Apps bestimmen mittlerweile den Alltag weiter Teile der Bevölkerung. Ob als Wecker am Morgen, oder zur Begleitung beim Sport: Die mehr oder weniger hilfreichen Werkzeuge auf den Smartphones haben sich immer mehr in unser Leben geschlichen und werden daraus auch so schnell nicht mehr verschwinden. Doch wieso sollte man diese Omnipräsenz nicht nutzen, um Wissen zu vermitteln?

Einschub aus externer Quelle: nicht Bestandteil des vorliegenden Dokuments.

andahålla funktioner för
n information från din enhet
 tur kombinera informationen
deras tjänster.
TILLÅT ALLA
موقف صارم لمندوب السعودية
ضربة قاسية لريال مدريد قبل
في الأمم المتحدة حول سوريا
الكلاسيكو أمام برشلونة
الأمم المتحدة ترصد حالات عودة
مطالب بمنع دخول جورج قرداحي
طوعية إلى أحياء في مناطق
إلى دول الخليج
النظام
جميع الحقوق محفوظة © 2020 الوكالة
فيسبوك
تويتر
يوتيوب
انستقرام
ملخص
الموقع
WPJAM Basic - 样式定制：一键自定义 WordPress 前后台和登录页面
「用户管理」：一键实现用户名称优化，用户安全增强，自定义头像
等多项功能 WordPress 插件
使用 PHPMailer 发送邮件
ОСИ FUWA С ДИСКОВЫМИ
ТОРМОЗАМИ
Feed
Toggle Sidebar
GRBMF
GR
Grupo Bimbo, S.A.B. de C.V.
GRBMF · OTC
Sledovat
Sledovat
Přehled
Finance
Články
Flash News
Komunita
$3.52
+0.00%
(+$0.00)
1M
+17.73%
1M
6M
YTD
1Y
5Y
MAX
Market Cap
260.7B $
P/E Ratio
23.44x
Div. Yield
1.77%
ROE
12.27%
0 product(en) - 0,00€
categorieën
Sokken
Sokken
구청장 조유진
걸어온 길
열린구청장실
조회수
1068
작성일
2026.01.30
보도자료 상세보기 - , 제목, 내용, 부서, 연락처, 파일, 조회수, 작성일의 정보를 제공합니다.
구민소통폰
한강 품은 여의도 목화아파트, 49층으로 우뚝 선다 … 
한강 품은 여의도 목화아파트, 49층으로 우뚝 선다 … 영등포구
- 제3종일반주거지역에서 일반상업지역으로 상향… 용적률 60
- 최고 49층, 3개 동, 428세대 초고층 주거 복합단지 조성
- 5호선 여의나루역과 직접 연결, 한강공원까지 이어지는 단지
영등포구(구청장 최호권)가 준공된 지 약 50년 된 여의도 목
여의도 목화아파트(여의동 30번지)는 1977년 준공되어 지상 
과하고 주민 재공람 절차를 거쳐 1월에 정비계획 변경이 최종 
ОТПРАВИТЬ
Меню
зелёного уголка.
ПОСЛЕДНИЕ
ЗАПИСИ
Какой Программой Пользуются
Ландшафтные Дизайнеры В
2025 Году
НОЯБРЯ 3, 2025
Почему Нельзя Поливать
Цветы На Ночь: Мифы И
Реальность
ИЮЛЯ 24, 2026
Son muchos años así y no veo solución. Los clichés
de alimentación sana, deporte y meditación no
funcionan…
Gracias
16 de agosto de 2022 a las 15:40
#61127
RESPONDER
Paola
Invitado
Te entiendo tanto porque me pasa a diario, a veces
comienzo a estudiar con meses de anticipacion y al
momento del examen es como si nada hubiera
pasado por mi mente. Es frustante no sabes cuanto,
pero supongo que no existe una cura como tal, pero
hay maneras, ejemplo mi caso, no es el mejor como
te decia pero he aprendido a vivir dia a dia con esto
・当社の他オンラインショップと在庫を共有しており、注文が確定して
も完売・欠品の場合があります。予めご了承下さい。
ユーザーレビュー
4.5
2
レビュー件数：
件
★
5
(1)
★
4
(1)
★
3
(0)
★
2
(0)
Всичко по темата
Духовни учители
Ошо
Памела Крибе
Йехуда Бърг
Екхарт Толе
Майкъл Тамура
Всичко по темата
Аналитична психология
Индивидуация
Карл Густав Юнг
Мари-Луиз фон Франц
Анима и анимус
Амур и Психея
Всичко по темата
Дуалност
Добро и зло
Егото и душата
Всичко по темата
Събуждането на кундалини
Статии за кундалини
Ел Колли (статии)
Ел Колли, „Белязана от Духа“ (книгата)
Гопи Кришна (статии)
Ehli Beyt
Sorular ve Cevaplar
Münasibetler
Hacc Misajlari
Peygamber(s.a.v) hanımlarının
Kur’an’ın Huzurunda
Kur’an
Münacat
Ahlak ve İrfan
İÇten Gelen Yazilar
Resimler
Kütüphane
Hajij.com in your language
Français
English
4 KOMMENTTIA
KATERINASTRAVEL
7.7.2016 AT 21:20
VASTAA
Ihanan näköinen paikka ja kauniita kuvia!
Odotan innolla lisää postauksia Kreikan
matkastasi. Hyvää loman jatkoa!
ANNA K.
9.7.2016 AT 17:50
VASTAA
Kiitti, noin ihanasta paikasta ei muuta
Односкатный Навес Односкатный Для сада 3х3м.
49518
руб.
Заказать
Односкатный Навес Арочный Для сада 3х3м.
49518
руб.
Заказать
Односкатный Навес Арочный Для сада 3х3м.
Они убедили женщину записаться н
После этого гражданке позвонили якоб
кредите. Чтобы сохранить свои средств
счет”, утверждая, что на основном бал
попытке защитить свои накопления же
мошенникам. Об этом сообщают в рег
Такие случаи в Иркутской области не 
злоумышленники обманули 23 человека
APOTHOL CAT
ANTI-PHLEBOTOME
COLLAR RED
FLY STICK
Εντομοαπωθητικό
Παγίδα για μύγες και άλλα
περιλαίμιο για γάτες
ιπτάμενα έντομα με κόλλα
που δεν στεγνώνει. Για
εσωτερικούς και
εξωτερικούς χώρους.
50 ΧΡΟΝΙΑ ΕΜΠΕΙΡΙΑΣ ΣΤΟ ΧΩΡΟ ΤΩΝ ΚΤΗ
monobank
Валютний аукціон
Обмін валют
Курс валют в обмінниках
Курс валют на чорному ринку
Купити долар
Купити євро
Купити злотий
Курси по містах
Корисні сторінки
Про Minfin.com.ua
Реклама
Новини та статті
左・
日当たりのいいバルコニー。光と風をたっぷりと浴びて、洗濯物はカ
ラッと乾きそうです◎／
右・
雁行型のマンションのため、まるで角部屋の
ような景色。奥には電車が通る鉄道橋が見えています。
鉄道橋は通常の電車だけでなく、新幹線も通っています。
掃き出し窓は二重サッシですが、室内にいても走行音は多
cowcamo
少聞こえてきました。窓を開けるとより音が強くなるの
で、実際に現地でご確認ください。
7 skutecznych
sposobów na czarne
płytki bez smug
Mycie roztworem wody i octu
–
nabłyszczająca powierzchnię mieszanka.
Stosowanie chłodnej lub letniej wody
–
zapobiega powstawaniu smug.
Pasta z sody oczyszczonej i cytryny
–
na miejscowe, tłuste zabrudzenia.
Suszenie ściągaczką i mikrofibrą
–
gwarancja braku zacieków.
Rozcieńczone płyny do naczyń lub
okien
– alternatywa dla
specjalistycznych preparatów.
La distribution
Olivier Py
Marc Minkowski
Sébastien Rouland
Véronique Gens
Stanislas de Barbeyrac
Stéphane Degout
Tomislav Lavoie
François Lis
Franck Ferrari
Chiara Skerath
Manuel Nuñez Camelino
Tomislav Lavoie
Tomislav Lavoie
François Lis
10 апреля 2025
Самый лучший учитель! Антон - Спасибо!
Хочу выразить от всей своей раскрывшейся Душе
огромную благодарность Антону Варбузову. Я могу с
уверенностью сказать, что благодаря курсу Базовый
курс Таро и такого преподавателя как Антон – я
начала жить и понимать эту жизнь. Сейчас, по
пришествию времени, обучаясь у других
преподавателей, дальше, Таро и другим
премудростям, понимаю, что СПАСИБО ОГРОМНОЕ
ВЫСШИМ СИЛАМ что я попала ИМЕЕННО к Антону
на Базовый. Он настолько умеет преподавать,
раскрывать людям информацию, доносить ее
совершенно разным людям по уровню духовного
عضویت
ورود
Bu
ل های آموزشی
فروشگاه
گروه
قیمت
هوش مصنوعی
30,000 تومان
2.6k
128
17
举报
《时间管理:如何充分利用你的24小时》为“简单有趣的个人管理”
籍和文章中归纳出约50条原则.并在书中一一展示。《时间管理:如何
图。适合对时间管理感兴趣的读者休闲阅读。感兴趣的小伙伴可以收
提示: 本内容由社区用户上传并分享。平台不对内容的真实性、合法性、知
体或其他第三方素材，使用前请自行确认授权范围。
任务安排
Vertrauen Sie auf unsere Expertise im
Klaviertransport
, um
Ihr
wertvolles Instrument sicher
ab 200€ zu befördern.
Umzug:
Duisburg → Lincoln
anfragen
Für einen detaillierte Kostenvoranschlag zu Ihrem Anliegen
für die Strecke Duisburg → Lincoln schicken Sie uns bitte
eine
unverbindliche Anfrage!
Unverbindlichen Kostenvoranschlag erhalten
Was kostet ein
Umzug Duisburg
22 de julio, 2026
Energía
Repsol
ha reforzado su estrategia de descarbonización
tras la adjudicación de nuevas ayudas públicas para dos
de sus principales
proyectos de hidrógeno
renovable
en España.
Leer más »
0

Das dachten sich Schüler des Saarpfalz-Gymnasiums und haben eine App ins Leben gerufen, die Erinnerungsorte in Homburg mittels eines Stadtrundgangs vorzustellen. Seit einige Tagen ist die App nun online und kann heruntergeladen werden. Die Nutzer erfahren dabei viel Wissenswertes über die jüdische Geschichte in Homburg. „Regionalgeschichte ist ein wichtiges Thema, mit dem sich die Schüler viel zu wenig beschäftigen“, erklärt Geschichtslehrer Matthias Pöhler, der das Projekt im Rahmen des Seminarfachs angestoßen hat. „Wir haben uns die Frage gestellt, wie sich zukünftige Generationen an die Vergangenheit erinnern, wenn es keine Zeitzeugen mehr gibt.“

Der Jüdische Friedhof ist die erste Station bei dem Stadtrundgang. Bild; Bill Titze

Und die Antwort lautete, wie so oft in diesen Tagen: durch digitale Inhalte. Mit Sicherheit kein verkehrter Weg, schließlich ist es nicht zuletzt die junge Generation, die diese Inhalte nutzt. Zu dieser Generation gehören natürlich auch die 20 Schüler der Klassenstufe 11, die über mehrere Monate Informationen und Bildmaterial zusammengetragen haben, um den Nutzer interessante Informationen an die Hand zu geben.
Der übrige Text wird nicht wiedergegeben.